Less invasive approaches for hip arthroplasty have been developed in order to decrease traumatisation of soft tissue and shorten hospital stay. However, the benefits with a new technique can be at the expense of a new panorama of problems. This manuscript describes, with emphasis on postoperative complications, our experience from the first 200 cases of unilateral hip replacement using the direct anterior minimally invasive (MIS) approach.
A straight incision in front of the greater trochanter was used and the tensor muscle was approached subfascially and retracted laterally. The joint was opened and the femoral head was removed. Usually excellent acetabular exposure was obtained. In order to get access to the proximal femur, the hip capsule was released posterolaterally so that the femur could be lifted using a special retractor behind the tip of the trochanter.
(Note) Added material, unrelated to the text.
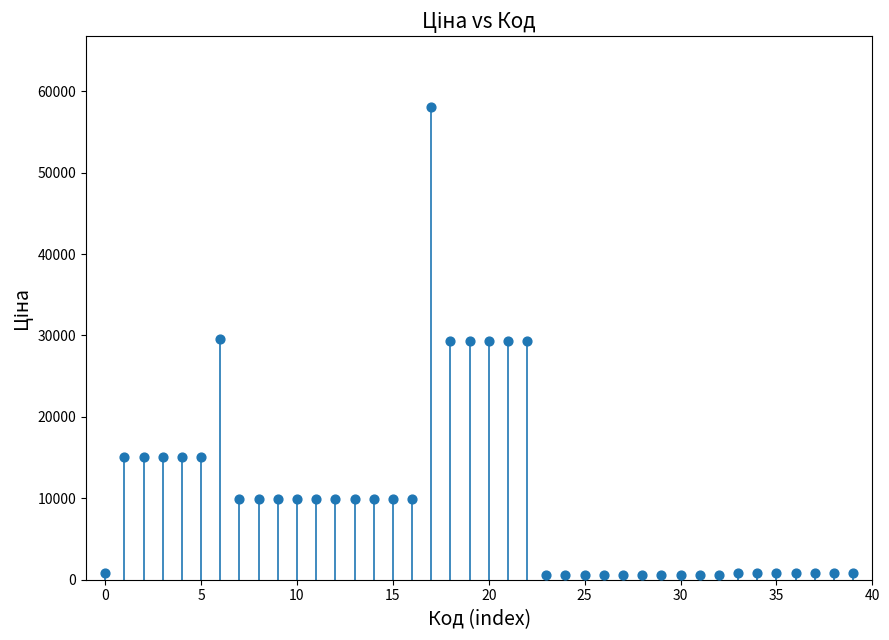

What is the range of Y values (max minus min)?

57501.6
After insertion of the prostheses, the wound was closed using running sutures in the fascia overlying the tensor, sub- and intracutaneously.
There was a small influence of BMI on the duration of surgery, and obese patients tended to have the cup positioned at a higher degree of deviation. There were in total 17 complications of which 5 necessitated revision surgery; 3 peroperative femoral fractures and 2 dislocations. Another 4 dislocations were treated with closed reduction and did not recur. 3 cases of nerve injury were noted, all resolved within 12 months. Three cases of DVT were diagnosed as well as 2 cases of postoperative infection; none of these led to chronic disability.
The technique is perhaps more technically demanding than the lateral approaches used today due to the somewhat limited surgical exposure. Morbidly obese or very muscular patients as well as patients with a short femoral neck or acetabular protrusion can represent particular problems. Our results indicate that there are certain risks when adopting this procedure but the complications noted are avoidable.